- **Source passage**
____________________

Feature Guide
Core Features
Translate Once, Output Many
Translate the same file into multiple languages in a single run — perfect for multilingual subtitles or i18n projects. For example, translate an English subtitle file into Chinese, Japanese, German, and French at once and download all versions packaged. 120+ languages supported, with more added regularly.
Translation Cache
Translation results are saved locally in your browser. When parameters match, the tool returns the cached result and skips the API call:
- Persistent: survives refreshes and browser restarts
- High capacity: holds millions of records without bloating memory
- Toggle off: disable temporarily when debugging prompts or model settings
- One-click clear: clean up everything from the settings panel
- Hit conditions: source text + source/target language + service-specific key params must all match (LLMs key off prompt/temperature/thinking effort; Qwen-MT off
domains; traditional MT only off the source text). Changing temperature, editing prompts, toggling thinking, or editing glossary terms will miss the cache.

____________________

- **What this task involves**
Reproduce the feature guide word for word, starting at "Feature Guide" and ending at "more added regularly.".

____________________

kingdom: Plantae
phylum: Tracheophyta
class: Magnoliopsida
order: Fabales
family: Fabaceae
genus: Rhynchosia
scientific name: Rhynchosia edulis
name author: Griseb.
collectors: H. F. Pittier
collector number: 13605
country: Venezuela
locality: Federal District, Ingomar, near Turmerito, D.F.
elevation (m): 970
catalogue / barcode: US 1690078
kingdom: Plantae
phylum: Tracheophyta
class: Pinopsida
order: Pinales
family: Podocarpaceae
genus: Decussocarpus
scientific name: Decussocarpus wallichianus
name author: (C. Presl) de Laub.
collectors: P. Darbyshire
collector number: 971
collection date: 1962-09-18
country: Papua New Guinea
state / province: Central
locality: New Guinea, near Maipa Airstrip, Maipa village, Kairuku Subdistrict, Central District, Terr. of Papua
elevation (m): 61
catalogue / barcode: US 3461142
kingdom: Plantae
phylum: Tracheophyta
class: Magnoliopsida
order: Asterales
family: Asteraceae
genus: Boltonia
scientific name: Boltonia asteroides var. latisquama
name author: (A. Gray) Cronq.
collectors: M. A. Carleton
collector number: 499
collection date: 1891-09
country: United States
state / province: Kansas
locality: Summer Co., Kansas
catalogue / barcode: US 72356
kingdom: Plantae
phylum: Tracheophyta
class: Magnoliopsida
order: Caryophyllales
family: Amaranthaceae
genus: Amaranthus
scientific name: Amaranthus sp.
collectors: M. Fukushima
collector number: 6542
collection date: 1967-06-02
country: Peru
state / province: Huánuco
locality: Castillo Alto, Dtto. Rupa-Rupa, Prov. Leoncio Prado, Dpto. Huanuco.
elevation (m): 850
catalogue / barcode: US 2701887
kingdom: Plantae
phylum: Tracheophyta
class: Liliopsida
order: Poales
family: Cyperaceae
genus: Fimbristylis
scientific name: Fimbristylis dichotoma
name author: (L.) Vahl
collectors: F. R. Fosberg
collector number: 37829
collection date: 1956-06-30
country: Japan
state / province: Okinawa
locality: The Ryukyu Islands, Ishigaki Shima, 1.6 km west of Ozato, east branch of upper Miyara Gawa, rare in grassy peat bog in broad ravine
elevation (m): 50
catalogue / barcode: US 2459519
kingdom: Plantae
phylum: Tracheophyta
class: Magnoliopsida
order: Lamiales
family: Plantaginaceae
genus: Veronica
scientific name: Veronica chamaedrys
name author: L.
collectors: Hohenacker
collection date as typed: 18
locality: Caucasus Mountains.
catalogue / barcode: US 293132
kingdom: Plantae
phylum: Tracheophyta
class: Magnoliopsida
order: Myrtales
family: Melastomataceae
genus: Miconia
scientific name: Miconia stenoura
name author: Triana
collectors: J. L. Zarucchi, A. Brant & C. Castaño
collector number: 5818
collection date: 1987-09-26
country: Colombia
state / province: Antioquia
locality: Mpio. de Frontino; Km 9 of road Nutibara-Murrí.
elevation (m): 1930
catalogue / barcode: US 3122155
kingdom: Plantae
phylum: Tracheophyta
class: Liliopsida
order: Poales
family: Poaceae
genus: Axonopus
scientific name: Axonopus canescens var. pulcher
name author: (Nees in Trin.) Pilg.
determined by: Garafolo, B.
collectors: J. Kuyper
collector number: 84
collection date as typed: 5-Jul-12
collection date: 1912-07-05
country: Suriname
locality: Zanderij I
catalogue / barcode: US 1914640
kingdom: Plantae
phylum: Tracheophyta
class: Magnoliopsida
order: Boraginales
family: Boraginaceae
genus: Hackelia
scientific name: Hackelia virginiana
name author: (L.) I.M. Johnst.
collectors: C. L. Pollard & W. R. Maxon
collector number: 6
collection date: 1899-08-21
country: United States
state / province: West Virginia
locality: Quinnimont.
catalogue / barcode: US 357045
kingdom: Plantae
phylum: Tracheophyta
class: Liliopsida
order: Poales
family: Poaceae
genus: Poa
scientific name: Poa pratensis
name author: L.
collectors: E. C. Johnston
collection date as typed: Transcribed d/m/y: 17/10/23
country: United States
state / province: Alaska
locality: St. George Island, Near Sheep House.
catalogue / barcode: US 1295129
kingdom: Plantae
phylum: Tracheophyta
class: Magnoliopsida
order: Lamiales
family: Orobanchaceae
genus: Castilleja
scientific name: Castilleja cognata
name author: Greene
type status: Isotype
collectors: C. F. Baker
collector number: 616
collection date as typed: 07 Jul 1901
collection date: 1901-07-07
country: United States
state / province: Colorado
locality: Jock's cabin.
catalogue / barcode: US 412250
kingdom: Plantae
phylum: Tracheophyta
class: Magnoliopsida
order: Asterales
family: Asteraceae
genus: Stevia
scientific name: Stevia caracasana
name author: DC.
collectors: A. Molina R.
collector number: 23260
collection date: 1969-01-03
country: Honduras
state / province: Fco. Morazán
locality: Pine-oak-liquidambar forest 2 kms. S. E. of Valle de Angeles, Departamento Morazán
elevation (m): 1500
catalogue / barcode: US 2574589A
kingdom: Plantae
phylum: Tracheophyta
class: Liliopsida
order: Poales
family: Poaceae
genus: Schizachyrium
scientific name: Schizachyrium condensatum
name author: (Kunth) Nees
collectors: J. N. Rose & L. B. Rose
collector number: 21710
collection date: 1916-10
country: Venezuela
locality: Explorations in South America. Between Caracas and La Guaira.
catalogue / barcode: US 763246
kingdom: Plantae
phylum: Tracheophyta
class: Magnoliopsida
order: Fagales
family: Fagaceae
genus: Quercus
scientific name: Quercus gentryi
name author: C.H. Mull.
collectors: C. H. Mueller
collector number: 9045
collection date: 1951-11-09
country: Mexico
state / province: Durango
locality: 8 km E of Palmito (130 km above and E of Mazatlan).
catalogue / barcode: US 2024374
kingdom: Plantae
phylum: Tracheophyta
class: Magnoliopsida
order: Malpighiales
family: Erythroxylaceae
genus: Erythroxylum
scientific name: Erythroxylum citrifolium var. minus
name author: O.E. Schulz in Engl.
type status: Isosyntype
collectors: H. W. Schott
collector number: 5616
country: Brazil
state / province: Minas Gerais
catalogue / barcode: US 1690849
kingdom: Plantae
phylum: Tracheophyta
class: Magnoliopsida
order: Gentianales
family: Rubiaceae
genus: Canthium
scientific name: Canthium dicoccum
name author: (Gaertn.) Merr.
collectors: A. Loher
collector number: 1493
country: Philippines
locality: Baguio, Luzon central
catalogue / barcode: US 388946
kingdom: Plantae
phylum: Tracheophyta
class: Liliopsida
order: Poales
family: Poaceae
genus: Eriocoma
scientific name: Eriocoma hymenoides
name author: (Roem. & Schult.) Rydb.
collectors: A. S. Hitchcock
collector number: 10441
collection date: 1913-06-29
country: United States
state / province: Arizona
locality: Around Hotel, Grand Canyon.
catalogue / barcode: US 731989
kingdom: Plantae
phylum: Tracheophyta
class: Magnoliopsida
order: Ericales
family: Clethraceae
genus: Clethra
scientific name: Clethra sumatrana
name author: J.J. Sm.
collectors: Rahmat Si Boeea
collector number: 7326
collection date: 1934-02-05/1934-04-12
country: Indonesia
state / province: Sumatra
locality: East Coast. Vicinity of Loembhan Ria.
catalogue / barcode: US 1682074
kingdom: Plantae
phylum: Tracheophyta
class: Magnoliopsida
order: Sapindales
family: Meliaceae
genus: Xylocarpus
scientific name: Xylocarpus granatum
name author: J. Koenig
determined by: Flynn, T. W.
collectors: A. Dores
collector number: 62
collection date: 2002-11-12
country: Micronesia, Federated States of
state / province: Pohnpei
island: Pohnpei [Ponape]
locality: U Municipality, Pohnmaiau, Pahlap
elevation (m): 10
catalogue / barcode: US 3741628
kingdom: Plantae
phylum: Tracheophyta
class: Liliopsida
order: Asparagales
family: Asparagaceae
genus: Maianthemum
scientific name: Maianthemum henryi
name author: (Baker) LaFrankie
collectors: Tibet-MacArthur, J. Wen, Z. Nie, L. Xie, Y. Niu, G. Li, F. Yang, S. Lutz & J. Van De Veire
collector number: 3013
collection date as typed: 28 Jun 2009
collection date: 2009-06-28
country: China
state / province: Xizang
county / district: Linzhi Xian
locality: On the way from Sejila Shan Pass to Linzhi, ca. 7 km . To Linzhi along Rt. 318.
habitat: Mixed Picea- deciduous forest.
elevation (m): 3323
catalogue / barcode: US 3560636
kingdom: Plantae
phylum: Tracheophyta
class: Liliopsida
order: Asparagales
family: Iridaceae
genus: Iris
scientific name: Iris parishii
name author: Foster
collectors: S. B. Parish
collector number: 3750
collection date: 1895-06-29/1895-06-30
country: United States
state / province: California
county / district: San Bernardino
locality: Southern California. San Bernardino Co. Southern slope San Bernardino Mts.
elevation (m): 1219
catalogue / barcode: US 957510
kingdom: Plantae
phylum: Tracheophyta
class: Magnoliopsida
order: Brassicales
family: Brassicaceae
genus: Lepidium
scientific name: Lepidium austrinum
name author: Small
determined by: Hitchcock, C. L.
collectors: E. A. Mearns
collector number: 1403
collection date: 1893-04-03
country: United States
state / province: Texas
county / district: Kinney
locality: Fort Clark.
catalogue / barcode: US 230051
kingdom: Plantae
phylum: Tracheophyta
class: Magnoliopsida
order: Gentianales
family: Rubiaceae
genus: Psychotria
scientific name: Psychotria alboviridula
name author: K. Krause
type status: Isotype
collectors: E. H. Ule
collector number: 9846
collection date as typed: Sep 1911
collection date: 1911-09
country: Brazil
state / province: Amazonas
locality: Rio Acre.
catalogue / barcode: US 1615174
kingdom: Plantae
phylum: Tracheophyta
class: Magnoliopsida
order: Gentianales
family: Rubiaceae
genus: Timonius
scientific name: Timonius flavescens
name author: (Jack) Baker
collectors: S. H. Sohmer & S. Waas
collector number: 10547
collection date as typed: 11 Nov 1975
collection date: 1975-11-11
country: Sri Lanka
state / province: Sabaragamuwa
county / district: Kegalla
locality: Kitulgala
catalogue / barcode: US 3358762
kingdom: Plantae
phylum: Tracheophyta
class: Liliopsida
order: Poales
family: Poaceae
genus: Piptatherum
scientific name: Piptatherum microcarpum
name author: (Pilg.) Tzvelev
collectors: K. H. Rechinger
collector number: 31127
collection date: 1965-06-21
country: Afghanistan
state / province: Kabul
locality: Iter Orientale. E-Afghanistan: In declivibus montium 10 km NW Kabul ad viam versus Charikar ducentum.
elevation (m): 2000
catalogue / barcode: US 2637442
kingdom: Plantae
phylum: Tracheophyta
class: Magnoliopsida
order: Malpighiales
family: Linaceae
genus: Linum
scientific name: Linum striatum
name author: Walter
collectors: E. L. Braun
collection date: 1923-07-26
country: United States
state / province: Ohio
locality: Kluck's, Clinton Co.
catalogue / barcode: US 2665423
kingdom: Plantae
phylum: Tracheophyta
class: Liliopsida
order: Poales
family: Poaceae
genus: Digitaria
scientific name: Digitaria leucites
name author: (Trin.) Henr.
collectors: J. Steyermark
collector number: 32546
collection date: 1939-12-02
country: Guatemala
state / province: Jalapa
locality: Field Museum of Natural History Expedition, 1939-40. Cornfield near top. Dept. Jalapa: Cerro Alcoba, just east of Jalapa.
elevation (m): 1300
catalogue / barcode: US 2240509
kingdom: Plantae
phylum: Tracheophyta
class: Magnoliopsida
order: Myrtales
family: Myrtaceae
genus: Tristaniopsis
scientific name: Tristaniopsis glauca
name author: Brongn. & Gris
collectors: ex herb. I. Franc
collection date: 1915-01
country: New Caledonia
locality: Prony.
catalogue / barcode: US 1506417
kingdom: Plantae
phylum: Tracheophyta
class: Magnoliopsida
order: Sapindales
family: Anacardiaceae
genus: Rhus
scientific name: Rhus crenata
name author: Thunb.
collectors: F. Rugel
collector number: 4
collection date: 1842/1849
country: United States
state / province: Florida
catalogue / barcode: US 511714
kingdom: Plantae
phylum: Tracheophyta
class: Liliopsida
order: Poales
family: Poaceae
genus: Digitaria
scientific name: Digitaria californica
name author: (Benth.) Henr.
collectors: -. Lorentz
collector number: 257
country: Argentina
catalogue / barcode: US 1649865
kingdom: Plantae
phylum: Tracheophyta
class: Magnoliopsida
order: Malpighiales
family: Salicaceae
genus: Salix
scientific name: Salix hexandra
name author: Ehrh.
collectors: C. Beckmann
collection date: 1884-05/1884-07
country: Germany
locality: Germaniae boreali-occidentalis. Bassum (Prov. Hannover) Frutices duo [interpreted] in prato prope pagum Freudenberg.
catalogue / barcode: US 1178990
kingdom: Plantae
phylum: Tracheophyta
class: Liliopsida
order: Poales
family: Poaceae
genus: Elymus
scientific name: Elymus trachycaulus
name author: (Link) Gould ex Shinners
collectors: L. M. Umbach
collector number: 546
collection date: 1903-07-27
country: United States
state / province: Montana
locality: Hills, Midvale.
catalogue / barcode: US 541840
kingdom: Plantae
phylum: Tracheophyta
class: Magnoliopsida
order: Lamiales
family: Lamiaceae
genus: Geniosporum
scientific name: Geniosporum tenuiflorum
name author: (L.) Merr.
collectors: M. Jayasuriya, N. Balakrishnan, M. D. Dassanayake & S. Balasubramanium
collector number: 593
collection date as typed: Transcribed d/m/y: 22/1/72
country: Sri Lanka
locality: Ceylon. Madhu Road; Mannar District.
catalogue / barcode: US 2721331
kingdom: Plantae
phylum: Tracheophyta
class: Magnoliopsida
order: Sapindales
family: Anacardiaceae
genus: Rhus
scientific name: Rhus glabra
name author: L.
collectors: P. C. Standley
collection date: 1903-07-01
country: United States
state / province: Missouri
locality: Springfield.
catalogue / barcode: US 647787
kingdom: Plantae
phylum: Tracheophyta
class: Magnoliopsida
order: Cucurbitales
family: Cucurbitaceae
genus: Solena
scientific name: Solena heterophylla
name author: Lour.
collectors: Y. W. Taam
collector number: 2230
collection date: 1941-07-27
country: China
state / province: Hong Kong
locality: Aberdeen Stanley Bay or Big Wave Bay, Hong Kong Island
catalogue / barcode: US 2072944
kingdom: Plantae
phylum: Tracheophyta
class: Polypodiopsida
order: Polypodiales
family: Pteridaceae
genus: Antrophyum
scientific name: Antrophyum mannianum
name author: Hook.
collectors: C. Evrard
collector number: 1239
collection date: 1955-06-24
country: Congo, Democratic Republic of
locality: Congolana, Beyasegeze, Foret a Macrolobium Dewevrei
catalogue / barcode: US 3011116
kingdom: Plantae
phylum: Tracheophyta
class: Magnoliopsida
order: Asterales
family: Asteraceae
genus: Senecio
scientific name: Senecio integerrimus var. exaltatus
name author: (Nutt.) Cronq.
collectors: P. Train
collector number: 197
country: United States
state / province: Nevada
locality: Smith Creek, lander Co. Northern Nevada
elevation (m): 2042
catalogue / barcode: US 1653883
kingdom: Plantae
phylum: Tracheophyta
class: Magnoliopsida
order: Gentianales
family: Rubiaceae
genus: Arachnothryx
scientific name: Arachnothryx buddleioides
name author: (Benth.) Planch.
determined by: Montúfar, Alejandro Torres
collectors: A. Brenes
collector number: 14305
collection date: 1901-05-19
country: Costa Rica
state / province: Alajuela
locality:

____________________

- **Result of the task**
Feature Guide
Core Features
Translate Once, Output Many
Translate the same file into multiple languages in a single run — perfect for multilingual subtitles or i18n projects. For example, translate an English subtitle file into Chinese, Japanese, German, and French at once and download all versions packaged. 120+ languages supported, with more added regularly.